• **Work to complete**:
With the line containing "of unremarkable human" as the start and the line containing "staining of normal" as the end, transcribe that span of the entries below exactly, including both.

• **Provided records**:
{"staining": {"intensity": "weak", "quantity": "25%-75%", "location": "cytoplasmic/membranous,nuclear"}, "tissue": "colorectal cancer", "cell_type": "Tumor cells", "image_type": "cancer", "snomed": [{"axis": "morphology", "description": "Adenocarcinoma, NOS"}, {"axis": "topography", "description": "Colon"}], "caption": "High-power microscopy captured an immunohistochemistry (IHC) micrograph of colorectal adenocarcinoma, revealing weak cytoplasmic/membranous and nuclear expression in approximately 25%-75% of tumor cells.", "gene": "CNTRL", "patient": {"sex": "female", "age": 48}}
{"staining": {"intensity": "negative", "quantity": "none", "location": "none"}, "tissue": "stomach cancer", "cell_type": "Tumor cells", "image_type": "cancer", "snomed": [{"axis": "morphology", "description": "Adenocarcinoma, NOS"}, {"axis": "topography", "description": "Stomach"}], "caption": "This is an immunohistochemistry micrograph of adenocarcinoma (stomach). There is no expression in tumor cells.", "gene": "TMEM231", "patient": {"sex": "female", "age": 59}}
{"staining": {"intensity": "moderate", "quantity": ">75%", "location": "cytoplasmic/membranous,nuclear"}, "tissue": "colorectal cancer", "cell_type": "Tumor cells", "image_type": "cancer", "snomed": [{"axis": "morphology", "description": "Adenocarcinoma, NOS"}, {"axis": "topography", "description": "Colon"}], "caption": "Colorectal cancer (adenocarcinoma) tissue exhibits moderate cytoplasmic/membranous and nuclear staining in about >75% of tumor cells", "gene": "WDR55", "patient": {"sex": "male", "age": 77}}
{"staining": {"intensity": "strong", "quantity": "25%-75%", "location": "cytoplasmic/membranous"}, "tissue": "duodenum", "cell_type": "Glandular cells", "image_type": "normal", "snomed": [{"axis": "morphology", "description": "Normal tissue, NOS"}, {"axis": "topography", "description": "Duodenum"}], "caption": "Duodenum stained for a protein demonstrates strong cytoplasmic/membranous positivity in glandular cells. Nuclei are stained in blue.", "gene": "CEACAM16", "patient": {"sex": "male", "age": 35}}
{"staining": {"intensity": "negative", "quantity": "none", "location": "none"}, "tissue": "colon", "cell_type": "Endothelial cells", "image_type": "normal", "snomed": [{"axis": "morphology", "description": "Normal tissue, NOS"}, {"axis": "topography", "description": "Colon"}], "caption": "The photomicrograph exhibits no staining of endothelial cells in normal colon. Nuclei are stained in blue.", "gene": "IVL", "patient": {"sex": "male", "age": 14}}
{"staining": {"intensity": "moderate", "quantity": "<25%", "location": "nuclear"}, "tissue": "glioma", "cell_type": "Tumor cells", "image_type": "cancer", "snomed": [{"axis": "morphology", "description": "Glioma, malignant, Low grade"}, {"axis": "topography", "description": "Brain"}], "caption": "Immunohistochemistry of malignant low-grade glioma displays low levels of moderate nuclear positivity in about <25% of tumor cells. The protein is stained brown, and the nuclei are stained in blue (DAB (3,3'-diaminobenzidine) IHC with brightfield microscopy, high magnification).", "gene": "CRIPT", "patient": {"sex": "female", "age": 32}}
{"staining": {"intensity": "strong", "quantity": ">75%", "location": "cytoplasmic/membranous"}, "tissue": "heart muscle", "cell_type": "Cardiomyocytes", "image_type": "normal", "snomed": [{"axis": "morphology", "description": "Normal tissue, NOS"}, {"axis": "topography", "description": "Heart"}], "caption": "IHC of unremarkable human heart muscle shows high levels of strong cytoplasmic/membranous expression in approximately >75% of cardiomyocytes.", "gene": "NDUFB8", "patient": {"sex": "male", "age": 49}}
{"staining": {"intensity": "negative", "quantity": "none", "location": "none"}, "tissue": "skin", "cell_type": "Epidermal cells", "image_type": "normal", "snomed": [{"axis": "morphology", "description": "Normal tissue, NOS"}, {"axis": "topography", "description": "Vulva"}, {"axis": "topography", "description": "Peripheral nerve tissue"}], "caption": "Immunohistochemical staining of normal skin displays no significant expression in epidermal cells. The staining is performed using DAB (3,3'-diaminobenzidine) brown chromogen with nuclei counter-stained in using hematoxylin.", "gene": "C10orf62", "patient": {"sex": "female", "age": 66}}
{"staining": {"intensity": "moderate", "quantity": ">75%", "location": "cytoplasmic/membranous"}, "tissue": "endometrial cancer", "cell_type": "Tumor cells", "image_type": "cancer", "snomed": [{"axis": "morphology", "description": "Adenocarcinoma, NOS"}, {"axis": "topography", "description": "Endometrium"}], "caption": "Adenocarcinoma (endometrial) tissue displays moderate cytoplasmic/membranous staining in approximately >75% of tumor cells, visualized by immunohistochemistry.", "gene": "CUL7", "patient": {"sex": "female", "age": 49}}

• **Response to the exercise**:
{"staining": {"intensity": "strong", "quantity": ">75%", "location": "cytoplasmic/membranous"}, "tissue": "heart muscle", "cell_type": "Cardiomyocytes", "image_type": "normal", "snomed": [{"axis": "morphology", "description": "Normal tissue, NOS"}, {"axis": "topography", "description": "Heart"}], "caption": "IHC of unremarkable human heart muscle shows high levels of strong cytoplasmic/membranous expression in approximately >75% of cardiomyocytes.", "gene": "NDUFB8", "patient": {"sex": "male", "age": 49}}
{"staining": {"intensity": "negative", "quantity": "none", "location": "none"}, "tissue": "skin", "cell_type": "Epidermal cells", "image_type": "normal", "snomed": [{"axis": "morphology", "description": "Normal tissue, NOS"}, {"axis": "topography", "description": "Vulva"}, {"axis": "topography", "description": "Peripheral nerve tissue"}], "caption": "Immunohistochemical staining of normal skin displays no significant expression in epidermal cells. The staining is performed using DAB (3,3'-diaminobenzidine) brown chromogen with nuclei counter-stained in using hematoxylin.", "gene": "C10orf62", "patient": {"sex": "female", "age": 66}}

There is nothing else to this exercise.